These books are on reserve for your class. You can check them out for 2 hours at a time from the Access & Instruction Desk. The books must stay in the library.
To make life easier, scan the pages about your monument at the library's KIC scanner, located near the elevator on the Coming St side. Be sure to follow the instructions posted to get the correct book settings.
To find additional peer-reviewed research about your monument, search in JSTOR, the library's Discovery Service (which searches many databases at once), or in one of the other Secondary Sources databases listed on the Find Sources tab of this guide. Feel free to make an appointment if you aren't finding what you need.
Many of you will be able to find diagrams and images of your monument in JSTOR's image collections, so that can be a great place to start for both images and articles.

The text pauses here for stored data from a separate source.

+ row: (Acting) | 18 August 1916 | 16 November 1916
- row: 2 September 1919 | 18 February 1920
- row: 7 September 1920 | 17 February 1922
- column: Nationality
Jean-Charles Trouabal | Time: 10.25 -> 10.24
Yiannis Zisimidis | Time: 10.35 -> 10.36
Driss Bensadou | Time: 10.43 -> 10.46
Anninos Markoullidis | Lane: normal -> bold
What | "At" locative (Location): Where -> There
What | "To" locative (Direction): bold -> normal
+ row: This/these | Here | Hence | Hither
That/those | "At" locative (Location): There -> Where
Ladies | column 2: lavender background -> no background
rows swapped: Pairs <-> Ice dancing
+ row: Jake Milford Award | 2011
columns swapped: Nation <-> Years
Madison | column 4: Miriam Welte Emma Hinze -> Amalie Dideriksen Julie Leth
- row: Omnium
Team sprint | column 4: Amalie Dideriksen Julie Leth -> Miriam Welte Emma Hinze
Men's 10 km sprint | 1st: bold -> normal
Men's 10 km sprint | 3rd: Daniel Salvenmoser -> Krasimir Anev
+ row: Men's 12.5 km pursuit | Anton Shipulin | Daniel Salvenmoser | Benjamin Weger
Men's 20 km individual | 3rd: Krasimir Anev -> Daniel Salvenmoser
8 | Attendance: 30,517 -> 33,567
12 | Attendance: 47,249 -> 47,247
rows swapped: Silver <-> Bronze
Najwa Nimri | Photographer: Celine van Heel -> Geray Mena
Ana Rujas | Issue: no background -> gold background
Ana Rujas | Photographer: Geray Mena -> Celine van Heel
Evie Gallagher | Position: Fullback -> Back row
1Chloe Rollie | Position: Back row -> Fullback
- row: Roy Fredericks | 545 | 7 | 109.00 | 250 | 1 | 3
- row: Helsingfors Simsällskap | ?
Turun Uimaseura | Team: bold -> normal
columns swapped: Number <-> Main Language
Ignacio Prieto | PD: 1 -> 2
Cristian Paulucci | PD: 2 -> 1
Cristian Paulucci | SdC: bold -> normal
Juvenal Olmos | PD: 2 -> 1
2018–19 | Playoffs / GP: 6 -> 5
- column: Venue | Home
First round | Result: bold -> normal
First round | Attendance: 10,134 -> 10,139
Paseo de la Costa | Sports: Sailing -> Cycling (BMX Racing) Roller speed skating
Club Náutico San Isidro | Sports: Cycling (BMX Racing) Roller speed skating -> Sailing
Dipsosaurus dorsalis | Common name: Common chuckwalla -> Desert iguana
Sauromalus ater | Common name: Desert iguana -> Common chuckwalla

Offers archival journal collections in the humanities, social sciences, and sciences as well as robust image collections from libraries, museums, and archives including Artstor.
Citing your LTUR entry:
Cite the specific entry for your monument as you would a chapter in an edited volume.
Here is an example:
Liberati Silverio, Anna Maria. 1993. “Aqua Alsietina.” In Lexicon Topographicum Urbis Romae, vol. 1, edited by Eva Margareta Steinby. Edizioni Quasar.
In the example above, Anna Maria Liberati Silverio is the author of the entry on the Aqua Alsietina. Replace those parts with the author and title of your monument's entry, and be sure to include the correct volume number.